**THE RECORDS**.
┌────────
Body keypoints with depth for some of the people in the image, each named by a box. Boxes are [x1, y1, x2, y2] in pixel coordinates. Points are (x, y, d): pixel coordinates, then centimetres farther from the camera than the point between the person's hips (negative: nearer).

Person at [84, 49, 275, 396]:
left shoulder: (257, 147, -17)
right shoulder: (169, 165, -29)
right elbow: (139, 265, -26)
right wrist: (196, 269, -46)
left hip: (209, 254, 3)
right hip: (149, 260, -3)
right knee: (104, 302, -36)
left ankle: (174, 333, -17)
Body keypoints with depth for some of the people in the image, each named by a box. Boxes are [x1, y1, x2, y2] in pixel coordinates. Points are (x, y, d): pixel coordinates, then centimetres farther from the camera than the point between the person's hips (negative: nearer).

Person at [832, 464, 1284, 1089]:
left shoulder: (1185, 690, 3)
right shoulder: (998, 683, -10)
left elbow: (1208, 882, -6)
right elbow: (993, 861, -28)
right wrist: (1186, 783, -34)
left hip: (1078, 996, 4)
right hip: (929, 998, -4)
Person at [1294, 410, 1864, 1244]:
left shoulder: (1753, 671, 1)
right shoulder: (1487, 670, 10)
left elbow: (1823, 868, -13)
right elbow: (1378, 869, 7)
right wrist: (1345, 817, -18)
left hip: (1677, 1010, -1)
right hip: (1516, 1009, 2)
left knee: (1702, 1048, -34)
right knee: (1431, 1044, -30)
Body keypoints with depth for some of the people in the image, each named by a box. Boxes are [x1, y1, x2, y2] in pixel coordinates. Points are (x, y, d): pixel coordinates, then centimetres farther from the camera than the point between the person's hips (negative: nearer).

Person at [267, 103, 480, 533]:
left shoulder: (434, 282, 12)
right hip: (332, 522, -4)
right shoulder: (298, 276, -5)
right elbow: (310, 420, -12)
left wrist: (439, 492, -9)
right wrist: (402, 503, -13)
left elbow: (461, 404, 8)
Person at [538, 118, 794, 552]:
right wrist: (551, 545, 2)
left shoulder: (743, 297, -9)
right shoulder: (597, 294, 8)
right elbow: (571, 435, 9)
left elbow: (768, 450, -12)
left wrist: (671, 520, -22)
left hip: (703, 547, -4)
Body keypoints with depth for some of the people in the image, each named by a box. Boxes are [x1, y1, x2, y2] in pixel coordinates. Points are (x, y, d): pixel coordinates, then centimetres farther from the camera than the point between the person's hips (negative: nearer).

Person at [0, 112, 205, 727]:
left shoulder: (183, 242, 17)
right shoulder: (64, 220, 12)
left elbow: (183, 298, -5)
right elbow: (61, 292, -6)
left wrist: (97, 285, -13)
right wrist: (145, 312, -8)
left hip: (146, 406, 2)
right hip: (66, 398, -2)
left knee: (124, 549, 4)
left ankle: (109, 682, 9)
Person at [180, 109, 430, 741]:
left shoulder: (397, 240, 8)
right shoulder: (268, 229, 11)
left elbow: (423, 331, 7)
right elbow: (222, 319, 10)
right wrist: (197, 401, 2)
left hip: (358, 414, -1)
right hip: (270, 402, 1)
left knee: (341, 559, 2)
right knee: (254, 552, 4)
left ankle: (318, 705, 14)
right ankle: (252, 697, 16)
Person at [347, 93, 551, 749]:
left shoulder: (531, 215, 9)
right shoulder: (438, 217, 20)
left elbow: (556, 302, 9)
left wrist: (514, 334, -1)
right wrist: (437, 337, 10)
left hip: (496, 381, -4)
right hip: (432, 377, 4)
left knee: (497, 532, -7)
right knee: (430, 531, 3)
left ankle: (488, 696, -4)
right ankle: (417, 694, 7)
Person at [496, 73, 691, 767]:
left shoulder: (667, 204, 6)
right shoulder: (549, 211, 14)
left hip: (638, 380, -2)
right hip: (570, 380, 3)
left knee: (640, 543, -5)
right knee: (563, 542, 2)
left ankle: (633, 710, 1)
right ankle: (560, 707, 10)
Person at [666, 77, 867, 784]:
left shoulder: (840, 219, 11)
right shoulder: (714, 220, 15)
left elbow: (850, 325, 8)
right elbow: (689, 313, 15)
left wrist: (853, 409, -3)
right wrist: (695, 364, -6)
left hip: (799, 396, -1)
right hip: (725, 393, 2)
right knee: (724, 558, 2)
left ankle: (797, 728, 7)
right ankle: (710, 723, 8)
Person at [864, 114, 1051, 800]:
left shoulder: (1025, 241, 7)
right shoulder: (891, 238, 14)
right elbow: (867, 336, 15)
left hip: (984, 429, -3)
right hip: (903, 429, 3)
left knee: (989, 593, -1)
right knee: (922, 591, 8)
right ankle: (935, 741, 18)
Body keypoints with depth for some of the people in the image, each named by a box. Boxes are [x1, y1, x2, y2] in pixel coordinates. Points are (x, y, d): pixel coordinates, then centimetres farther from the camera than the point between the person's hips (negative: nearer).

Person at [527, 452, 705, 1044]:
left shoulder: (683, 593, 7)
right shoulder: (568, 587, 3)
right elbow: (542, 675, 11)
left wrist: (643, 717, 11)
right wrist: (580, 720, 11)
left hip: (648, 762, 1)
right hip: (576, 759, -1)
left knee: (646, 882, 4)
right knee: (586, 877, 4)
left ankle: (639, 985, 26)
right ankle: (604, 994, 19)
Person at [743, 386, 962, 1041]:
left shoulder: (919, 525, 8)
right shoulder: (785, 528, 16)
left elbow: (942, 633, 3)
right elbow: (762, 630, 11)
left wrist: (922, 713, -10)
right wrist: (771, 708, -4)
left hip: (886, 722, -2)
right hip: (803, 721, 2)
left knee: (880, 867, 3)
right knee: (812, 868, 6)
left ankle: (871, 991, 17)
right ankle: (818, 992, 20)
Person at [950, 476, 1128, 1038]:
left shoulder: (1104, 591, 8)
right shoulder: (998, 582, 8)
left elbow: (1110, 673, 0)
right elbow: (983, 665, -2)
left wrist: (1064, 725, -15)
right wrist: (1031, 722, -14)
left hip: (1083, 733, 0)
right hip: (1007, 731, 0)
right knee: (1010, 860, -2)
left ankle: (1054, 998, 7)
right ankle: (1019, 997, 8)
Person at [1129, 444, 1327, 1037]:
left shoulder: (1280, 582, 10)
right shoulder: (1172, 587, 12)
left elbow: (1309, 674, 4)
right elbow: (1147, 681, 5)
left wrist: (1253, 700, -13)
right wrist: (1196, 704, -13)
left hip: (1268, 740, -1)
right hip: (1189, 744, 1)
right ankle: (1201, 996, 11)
└────────
**TO DO**.
Repeat the data above exactly.

**RESULT FOR THIS TASK**.
Body keypoints with depth for some of the people in the image, each named by a box. Boxes are [x1, y1, x2, y2] in pixel coordinates. Points are (x, y, d): pixel coordinates, then centimetres farther from the camera than the point between the person's hips (negative: nearer).

Person at [84, 49, 275, 396]:
left shoulder: (257, 147, -17)
right shoulder: (169, 165, -29)
right elbow: (139, 265, -26)
right wrist: (196, 269, -46)
left hip: (209, 254, 3)
right hip: (149, 260, -3)
right knee: (104, 302, -36)
left ankle: (174, 333, -17)
Body keypoints with depth for some of the people in the image, each named by a box. Boxes are [x1, y1, x2, y2] in pixel coordinates. Points are (x, y, d): pixel coordinates, then centimetres farther from the camera than the point between the person's hips (negative: nearer).

Person at [832, 464, 1284, 1089]:
left shoulder: (1185, 690, 3)
right shoulder: (998, 683, -10)
left elbow: (1208, 882, -6)
right elbow: (993, 861, -28)
right wrist: (1186, 783, -34)
left hip: (1078, 996, 4)
right hip: (929, 998, -4)
Person at [1294, 410, 1864, 1244]:
left shoulder: (1753, 671, 1)
right shoulder: (1487, 670, 10)
left elbow: (1823, 868, -13)
right elbow: (1378, 869, 7)
right wrist: (1345, 817, -18)
left hip: (1677, 1010, -1)
right hip: (1516, 1009, 2)
left knee: (1702, 1048, -34)
right knee: (1431, 1044, -30)
Body keypoints with depth for some of the people in the image, each named by a box. Boxes are [x1, y1, x2, y2] in pixel coordinates. Points are (x, y, d): pixel coordinates, then centimetres farther from the camera than the point between the person's hips (negative: nearer).

Person at [267, 103, 480, 533]:
left shoulder: (434, 282, 12)
right hip: (332, 522, -4)
right shoulder: (298, 276, -5)
right elbow: (310, 420, -12)
left wrist: (439, 492, -9)
right wrist: (402, 503, -13)
left elbow: (461, 404, 8)
Person at [538, 118, 794, 552]:
right wrist: (551, 545, 2)
left shoulder: (743, 297, -9)
right shoulder: (597, 294, 8)
right elbow: (571, 435, 9)
left elbow: (768, 450, -12)
left wrist: (671, 520, -22)
left hip: (703, 547, -4)
Body keypoints with depth for some of the people in the image, each named by a box. Boxes are [x1, y1, x2, y2] in pixel coordinates. Points are (x, y, d): pixel coordinates, then centimetres farther from the camera than the point between the person's hips (negative: nearer).

Person at [0, 112, 205, 727]:
left shoulder: (183, 242, 17)
right shoulder: (64, 220, 12)
left elbow: (183, 298, -5)
right elbow: (61, 292, -6)
left wrist: (97, 285, -13)
right wrist: (145, 312, -8)
left hip: (146, 406, 2)
right hip: (66, 398, -2)
left knee: (124, 549, 4)
left ankle: (109, 682, 9)
Person at [180, 109, 430, 741]:
left shoulder: (397, 240, 8)
right shoulder: (268, 229, 11)
left elbow: (423, 331, 7)
right elbow: (222, 319, 10)
right wrist: (197, 401, 2)
left hip: (358, 414, -1)
right hip: (270, 402, 1)
left knee: (341, 559, 2)
right knee: (254, 552, 4)
left ankle: (318, 705, 14)
right ankle: (252, 697, 16)
Person at [347, 93, 551, 749]:
left shoulder: (531, 215, 9)
right shoulder: (438, 217, 20)
left elbow: (556, 302, 9)
left wrist: (514, 334, -1)
right wrist: (437, 337, 10)
left hip: (496, 381, -4)
right hip: (432, 377, 4)
left knee: (497, 532, -7)
right knee: (430, 531, 3)
left ankle: (488, 696, -4)
right ankle: (417, 694, 7)
Person at [496, 73, 691, 767]:
left shoulder: (667, 204, 6)
right shoulder: (549, 211, 14)
left hip: (638, 380, -2)
right hip: (570, 380, 3)
left knee: (640, 543, -5)
right knee: (563, 542, 2)
left ankle: (633, 710, 1)
right ankle: (560, 707, 10)
Person at [666, 77, 867, 784]:
left shoulder: (840, 219, 11)
right shoulder: (714, 220, 15)
left elbow: (850, 325, 8)
right elbow: (689, 313, 15)
left wrist: (853, 409, -3)
right wrist: (695, 364, -6)
left hip: (799, 396, -1)
right hip: (725, 393, 2)
right knee: (724, 558, 2)
left ankle: (797, 728, 7)
right ankle: (710, 723, 8)
Person at [864, 114, 1051, 800]:
left shoulder: (1025, 241, 7)
right shoulder: (891, 238, 14)
right elbow: (867, 336, 15)
left hip: (984, 429, -3)
right hip: (903, 429, 3)
left knee: (989, 593, -1)
right knee: (922, 591, 8)
right ankle: (935, 741, 18)
Body keypoints with depth for some of the people in the image, each named by a box. Boxes are [x1, y1, x2, y2] in pixel coordinates. Points are (x, y, d): pixel coordinates, then centimetres farther from the camera than the point between the person's hips (negative: nearer).

Person at [527, 452, 705, 1044]:
left shoulder: (683, 593, 7)
right shoulder: (568, 587, 3)
right elbow: (542, 675, 11)
left wrist: (643, 717, 11)
right wrist: (580, 720, 11)
left hip: (648, 762, 1)
right hip: (576, 759, -1)
left knee: (646, 882, 4)
right knee: (586, 877, 4)
left ankle: (639, 985, 26)
right ankle: (604, 994, 19)
Person at [743, 386, 962, 1041]:
left shoulder: (919, 525, 8)
right shoulder: (785, 528, 16)
left elbow: (942, 633, 3)
right elbow: (762, 630, 11)
left wrist: (922, 713, -10)
right wrist: (771, 708, -4)
left hip: (886, 722, -2)
right hip: (803, 721, 2)
left knee: (880, 867, 3)
right knee: (812, 868, 6)
left ankle: (871, 991, 17)
right ankle: (818, 992, 20)
Person at [950, 476, 1128, 1038]:
left shoulder: (1104, 591, 8)
right shoulder: (998, 582, 8)
left elbow: (1110, 673, 0)
right elbow: (983, 665, -2)
left wrist: (1064, 725, -15)
right wrist: (1031, 722, -14)
left hip: (1083, 733, 0)
right hip: (1007, 731, 0)
right knee: (1010, 860, -2)
left ankle: (1054, 998, 7)
right ankle: (1019, 997, 8)
Person at [1129, 444, 1327, 1037]:
left shoulder: (1280, 582, 10)
right shoulder: (1172, 587, 12)
left elbow: (1309, 674, 4)
right elbow: (1147, 681, 5)
left wrist: (1253, 700, -13)
right wrist: (1196, 704, -13)
left hip: (1268, 740, -1)
right hip: (1189, 744, 1)
right ankle: (1201, 996, 11)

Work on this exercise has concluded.